# Tell me what ya think "Fogchiller nozzle"



## smoke624 (Aug 18, 2010)

Okay so hooked up my fog chiller and went to work today on a test run for my halloween party. after i had set everything up i didnt like the look of my fog coming out of the pipe. to set the scene its a kitchen turned into a dance floor, 6 foot blacklights, strobes, laser lightes etc. and the fog is coming from under my bar. This was my solution to produce a more wide spread fog and more realistic look.

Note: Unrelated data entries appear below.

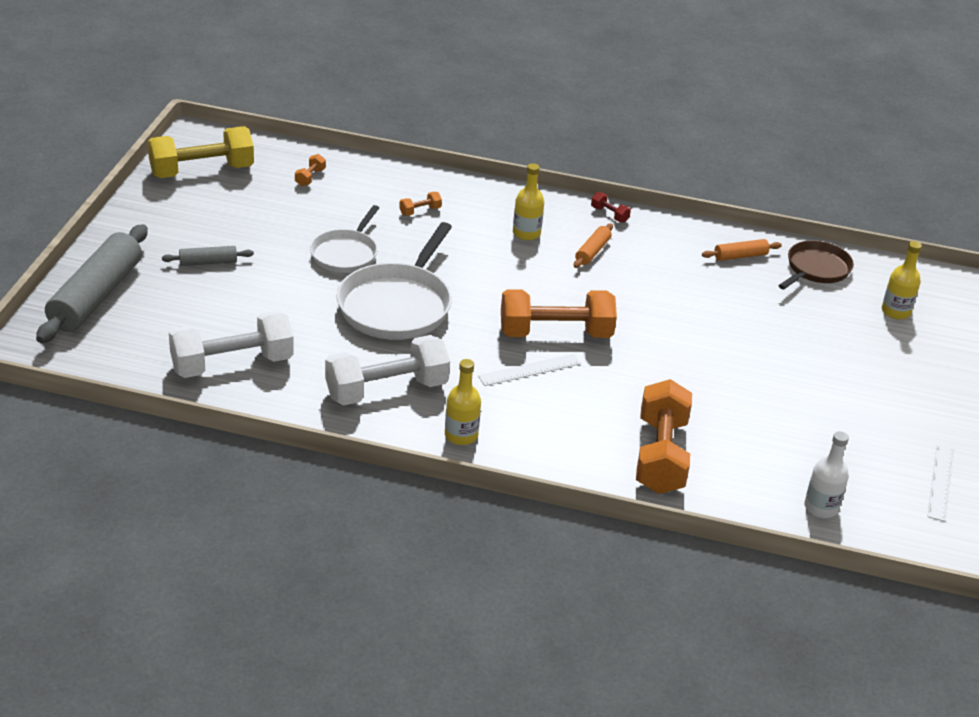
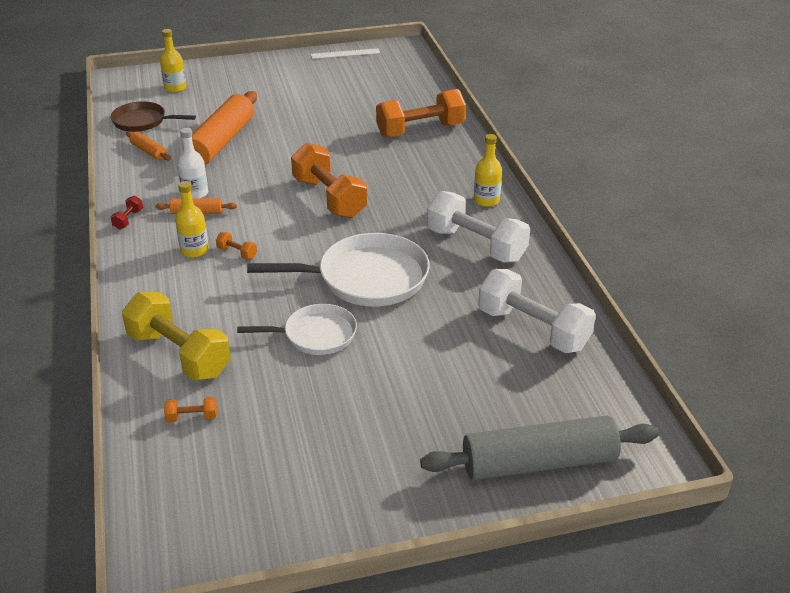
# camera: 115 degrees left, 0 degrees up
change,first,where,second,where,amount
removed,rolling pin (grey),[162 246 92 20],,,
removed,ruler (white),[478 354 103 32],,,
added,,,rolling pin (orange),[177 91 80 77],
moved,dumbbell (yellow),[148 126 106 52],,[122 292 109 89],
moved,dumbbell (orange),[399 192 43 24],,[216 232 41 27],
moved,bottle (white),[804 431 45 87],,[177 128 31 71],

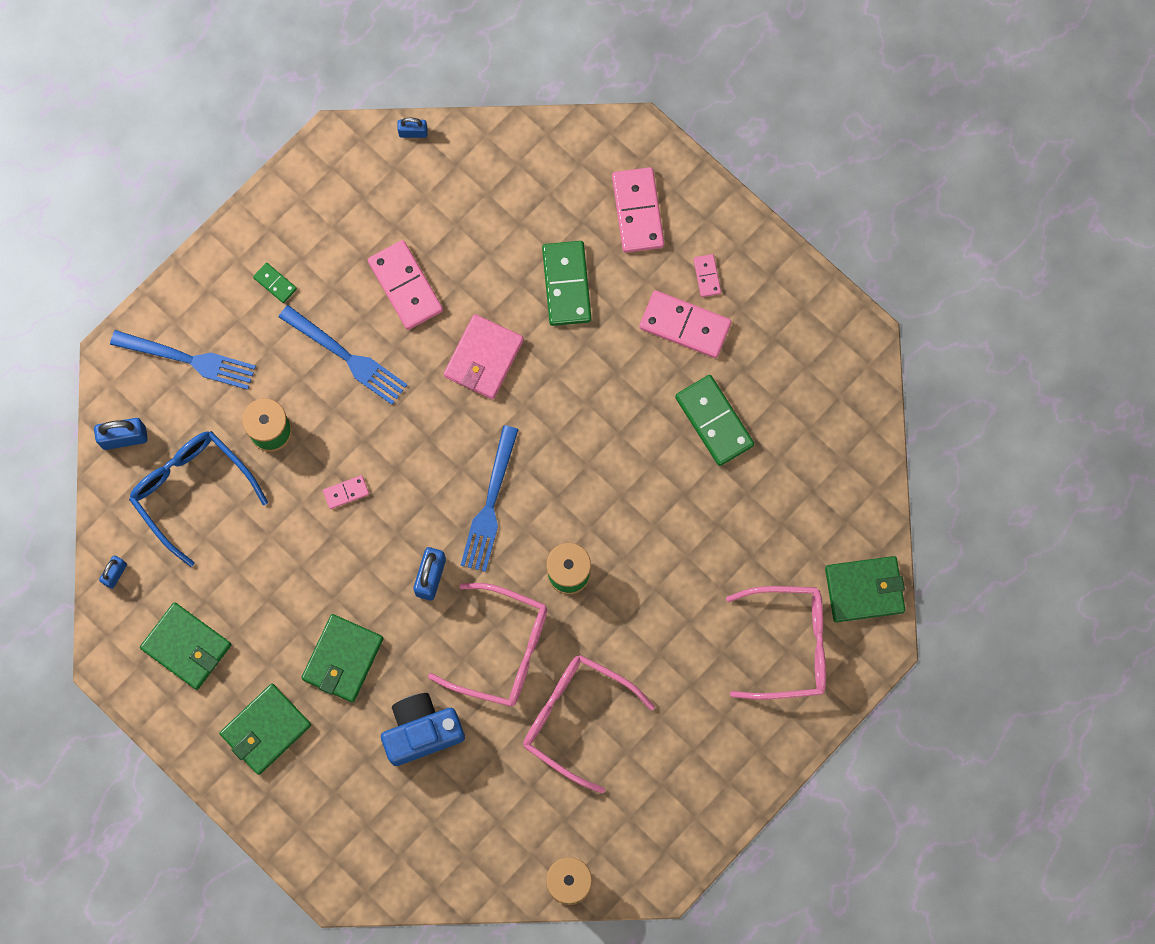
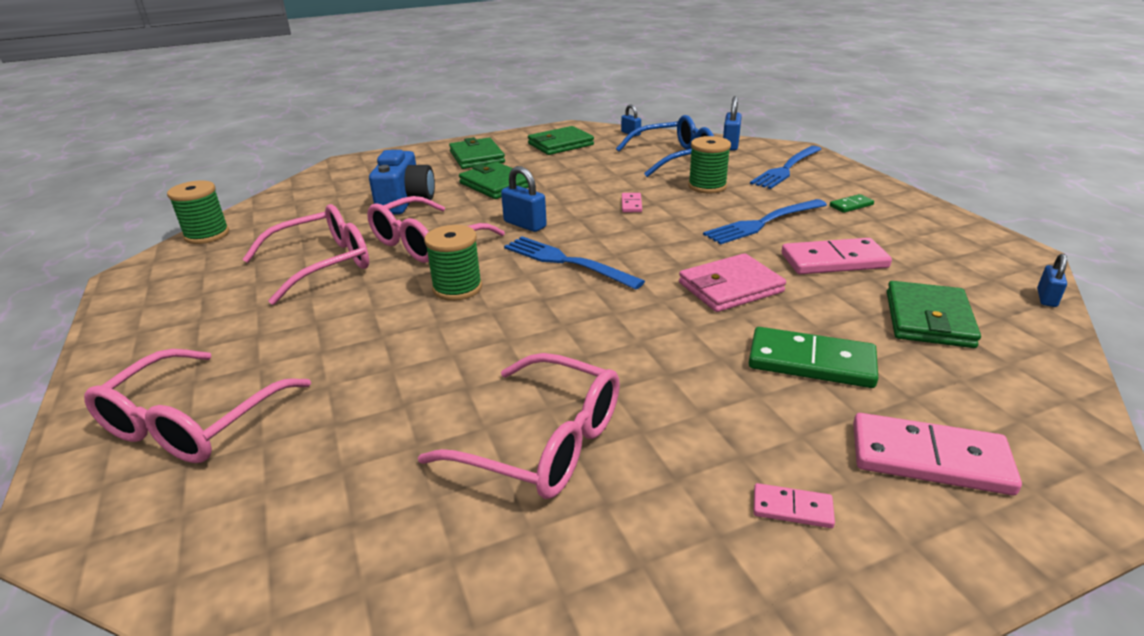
# camera: 115 degrees right, 45 degrees down
change,first,where,second,where,amount
removed,domino (pink),[639 290 93 68],,,
moved,wallet (green),[825 556 81 66],,[887 281 94 67],
replaced,domino (green),[675 375 79 91],glasses (pink),[418 353 202 146],
turned,wallet (pink),[444 314 80 85],,[679 253 107 59],75 degrees counterclockwise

I have a bar and i have modified the base of it so this will slide right under it and look as if the fog is coming from below it.


----------



## hvacmac7 (Sep 16, 2010)

*fog nozzle*

its a good idea dude.the fogger without chiller always disappoints,looks like car exhaust.im doing something similar for my out door graveyard,im gonna pipe the fog thru chiller then into 4"black drain pipe with holes drilled in it ,two ten foot lengths,with frozen water bottles inside drain pipe,to spread it out a bit .show me what it looks like with your chiller set up.


----------



## smoke624 (Aug 18, 2010)

I will do. i got he 42 ct cooler (vortex) set up on it but it will be a few days before i can test it. i have a dry ice source near my house and i have to wait on them to fill my order


----------